One of my friends is from Montana. She often talks about Montana’s politics—her disdain for Greg Gianforte, the state’s first Republican governor in more than a decade. She tells me about wealthy ranchers and their contempt for predators. About indigenous people that have always called the land home. She talks about how working-class people often vote against their best interests. About how tourists and people with multiple homes are making the state unaffordable for people who live there. She thinks about the escapist fantasies people have of Montana and the myth of the west. 

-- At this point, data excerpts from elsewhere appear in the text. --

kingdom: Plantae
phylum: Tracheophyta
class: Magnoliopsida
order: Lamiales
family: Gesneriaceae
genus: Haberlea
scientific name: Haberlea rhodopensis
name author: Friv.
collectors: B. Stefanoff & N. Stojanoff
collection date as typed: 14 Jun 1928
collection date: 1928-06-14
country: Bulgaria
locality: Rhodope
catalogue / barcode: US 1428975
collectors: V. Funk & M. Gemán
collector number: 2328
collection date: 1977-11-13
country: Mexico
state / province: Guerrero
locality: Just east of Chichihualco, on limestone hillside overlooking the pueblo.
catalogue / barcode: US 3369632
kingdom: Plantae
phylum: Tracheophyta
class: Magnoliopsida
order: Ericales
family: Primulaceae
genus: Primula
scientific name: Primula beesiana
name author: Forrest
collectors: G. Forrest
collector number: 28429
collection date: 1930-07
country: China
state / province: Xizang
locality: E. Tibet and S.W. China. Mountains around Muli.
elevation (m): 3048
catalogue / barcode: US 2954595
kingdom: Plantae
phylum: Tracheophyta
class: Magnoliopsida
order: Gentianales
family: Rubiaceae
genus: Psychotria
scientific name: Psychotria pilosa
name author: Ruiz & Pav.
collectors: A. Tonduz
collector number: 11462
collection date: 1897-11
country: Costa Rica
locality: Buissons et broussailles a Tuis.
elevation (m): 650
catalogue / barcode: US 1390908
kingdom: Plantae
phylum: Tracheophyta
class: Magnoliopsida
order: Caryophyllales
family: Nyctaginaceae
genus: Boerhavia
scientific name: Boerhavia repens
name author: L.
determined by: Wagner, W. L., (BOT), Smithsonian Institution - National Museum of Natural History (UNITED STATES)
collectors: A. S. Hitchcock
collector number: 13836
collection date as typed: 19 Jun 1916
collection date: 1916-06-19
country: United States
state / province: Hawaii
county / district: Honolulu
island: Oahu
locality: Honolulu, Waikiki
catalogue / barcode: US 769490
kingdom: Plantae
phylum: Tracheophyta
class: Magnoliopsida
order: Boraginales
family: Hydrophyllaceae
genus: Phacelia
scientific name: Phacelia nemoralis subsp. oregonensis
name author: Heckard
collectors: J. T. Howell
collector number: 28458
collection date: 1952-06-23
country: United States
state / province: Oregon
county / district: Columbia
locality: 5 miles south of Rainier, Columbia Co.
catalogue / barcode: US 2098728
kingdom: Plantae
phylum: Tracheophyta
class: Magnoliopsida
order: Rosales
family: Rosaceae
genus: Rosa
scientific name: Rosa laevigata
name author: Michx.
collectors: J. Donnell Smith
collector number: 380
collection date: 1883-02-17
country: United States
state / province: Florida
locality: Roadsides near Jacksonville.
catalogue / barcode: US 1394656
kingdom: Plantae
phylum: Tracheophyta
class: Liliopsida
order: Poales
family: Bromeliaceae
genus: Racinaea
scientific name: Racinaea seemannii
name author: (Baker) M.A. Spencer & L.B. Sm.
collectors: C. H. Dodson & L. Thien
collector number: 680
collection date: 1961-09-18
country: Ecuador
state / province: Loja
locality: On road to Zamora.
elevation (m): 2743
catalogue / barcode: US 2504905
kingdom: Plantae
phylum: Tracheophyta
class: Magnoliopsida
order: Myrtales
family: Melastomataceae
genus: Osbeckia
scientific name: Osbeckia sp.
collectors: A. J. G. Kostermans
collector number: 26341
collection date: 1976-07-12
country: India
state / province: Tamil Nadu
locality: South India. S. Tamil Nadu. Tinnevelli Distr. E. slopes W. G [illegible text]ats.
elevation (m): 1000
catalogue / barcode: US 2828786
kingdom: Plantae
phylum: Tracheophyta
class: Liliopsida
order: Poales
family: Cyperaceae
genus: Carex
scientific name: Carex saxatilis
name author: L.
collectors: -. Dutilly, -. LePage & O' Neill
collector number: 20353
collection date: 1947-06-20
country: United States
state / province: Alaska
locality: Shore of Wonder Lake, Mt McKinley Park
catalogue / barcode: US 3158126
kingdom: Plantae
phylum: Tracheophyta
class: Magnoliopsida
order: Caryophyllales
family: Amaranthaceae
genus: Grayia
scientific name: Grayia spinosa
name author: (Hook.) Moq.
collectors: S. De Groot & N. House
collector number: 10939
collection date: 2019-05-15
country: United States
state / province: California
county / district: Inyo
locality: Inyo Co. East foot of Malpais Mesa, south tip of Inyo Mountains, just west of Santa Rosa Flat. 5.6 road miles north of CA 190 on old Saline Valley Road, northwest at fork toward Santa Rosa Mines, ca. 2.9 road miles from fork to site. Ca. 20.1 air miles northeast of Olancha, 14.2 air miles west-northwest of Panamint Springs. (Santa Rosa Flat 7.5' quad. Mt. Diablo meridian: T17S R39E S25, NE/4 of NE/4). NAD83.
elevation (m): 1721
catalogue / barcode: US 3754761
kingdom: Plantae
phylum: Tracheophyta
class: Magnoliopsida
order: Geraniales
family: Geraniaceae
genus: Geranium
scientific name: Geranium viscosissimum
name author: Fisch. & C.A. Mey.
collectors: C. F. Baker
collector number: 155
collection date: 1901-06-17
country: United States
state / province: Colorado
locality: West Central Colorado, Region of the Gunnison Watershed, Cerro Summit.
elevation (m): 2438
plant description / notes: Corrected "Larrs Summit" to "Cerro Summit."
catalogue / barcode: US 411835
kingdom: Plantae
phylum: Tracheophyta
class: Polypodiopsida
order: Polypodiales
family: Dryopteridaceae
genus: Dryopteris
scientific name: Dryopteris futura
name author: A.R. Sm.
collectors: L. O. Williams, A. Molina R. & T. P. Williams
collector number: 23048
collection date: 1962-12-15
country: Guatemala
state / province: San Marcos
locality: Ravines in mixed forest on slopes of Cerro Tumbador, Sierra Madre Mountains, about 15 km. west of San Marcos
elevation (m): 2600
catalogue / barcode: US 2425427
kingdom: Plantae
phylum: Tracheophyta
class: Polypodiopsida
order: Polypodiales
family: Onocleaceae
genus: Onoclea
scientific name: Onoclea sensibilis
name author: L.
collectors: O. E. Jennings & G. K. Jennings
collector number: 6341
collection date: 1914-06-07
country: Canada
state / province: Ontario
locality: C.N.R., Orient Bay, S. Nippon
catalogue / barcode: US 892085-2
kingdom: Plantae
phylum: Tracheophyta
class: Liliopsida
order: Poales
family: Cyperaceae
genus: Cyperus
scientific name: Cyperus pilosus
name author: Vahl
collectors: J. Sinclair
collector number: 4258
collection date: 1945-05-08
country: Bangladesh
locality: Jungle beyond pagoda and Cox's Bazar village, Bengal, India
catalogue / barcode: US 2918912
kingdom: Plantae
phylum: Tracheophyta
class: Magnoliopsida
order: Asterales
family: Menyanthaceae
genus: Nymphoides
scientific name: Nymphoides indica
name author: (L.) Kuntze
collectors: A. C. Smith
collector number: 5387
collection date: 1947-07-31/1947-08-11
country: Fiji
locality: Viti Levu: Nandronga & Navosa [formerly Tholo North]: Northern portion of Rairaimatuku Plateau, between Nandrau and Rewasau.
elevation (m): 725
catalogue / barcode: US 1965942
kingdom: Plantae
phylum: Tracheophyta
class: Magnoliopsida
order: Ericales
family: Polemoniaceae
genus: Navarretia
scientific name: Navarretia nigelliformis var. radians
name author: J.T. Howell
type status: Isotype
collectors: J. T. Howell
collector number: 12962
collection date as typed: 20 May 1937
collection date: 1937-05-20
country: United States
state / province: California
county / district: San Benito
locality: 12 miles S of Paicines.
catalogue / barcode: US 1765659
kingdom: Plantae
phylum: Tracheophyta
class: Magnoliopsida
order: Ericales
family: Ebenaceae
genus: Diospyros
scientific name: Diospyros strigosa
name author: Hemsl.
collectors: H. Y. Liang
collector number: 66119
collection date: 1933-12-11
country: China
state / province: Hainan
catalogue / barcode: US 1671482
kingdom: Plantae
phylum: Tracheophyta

The wolves of Montana’s Yellowstone National Park are legendary, part of one of the most successful animal reintroduction programs. The wolves were reintroduced to the Rockies in the 1990s through a federal program after the government originally sanctioned their extermination in the 1920s in favor of livestock. However, “in February 2020, the FWP commission lowered the wolf-hunting quotas in the two hunting districts north of the park from two each to one. The quotas had existed for nearly a decade.” 

Last year was one of the most deadly seasons for the wolves. “Roughly a fifth of Yellowstone’s wolf population was gone, with one pack seemingly eliminated entirely.” When the bans were lifted, “the state legalized the use of bait to lure wolves off protected lands. Aerial hunting was authorized, as was hunting after dark with night vision and bright lights to disorient wolves. Snares, indiscriminate tools that routinely kill other wild animals and pets, were now permitted.” Since their reintroduction, the wolves of Yellowstone have become “the cipher for a broader set of anti-government, anti-regulation, anti-science, right-wing politics in the West,” and are now the target of vengeful retribution. 

10. Kenyon Review: To Live in the Ending

Every day we are confronted with a different way the world is ending. Alyssa Harad recalls discussing the apocalypse with a friend in 2013, who eschewed the term as “self-serving, exploitative, clickbait rhetoric that both paralyzes people with fear and excuses them from action. Many, many people will die, he says bitterly, but the world will not end. It may be irreparably changed, but it will go on without us.” The language of the apocalypse, or perhaps an apocalypse, is ever-present but it’s dangerous because it is the language of divine fatalism. There is a great deal of work to do, and as climate change continues there will be even more. We need to keep our heads clear, and we can’t do that if they are full of hell flames, angry gods and devouring serpents.” 

Throughout this essay, Harad explores her observations on apocalypses through vignettes reaching back to childhood, wading through what it means to live in the end when “worlds end all the time.”